Tuesday, August 6, 2013

Does The Besos Purchase of WashPo Portend the Demise of Print Journalism?

As a Journalist who has worked in newspaper and magazine and publishing for over 35 years, I can tell you that the rumors of The Death of Print are highly exaggerated. I've heard the SAME predictions over my entire career.

What's more, these cynical prophecies have been circulating for over a HUNDRED years, okay?

When newspapers engaged in "Yellow Journalism" in the late 19th Century, fabricating sensational stories in order to drive readership, people rolled their eyes and said PRINT IS DEAD. When commercial radio made its debut in the early 20th Century, people ominously predicted PRINT IS DEAD. When commercial television made its debut a couple of decades later, people again muttered PRINT IS DEAD. As environmental activism grew in the 60s and 70s, the newspaper industry's heavy reliance on PAPER came under scrutiny, and tree-huggers intoned PRINT IS DEAD. The 80s marked the advent of desktop publishing, and people said PRINT IS DEAD. The 90s marked the advent of the broadly-accessible Internet, whereupon everybody said PRINT IS DEAD.

The fact is, printed news has survived every dire pronouncement and prediction leveled against it.
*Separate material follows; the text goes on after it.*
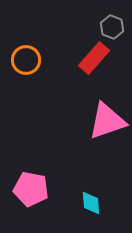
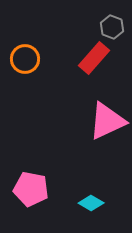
orange circle: moved 1 px left, 1 px up
pink triangle: rotated 6 degrees counterclockwise
cyan diamond: rotated 55 degrees counterclockwise
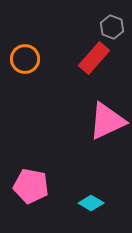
pink pentagon: moved 3 px up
So, no, digital communications is NOT going to kill print. Hate to burst your digital bubbles.

Digital media is increasingly controlled by the central government. As we know, the Chief Executive in Washington, DC, can PUSH A BUTTON and shut down Internet traffic in North America. That's just a fact, it's a matter of national security. All Internet communications, transactions, entertainment and everything else has a kill switch in Washington. All your cable TV has a kill switch in Washington, DC. All your smartphone and smart tablet service has a kill switch in Washington, DC.

I mean, didn't you guys get even a LITTLE suspicious when we were all forced to give up analog receivers about 10 years ago? Everything switched to digital. Virtually all information transfer can now be monitored, controlled, stored, even censored beyond our individual capacity to dissent. Thank you, NSA.

And THAT is the advantage of print. Print is OFF THE GRID. Print is still under our individual control. That's supposed to be the real beauty of print. I mean, when the Gutenberg press came online in the 16th Century, it precipitated the REFORM of the Catholic Church (through the publication of Martin Luther's 95 Theses). The individual dissemination of information is a POWERFUL thing.

When the great information cloud is in the reins of only a few supreme scrutinizers, you're not living in a free world, my friends.

That's why print IS going to survive the digital age, just as it has survived every other age. Print is freedom.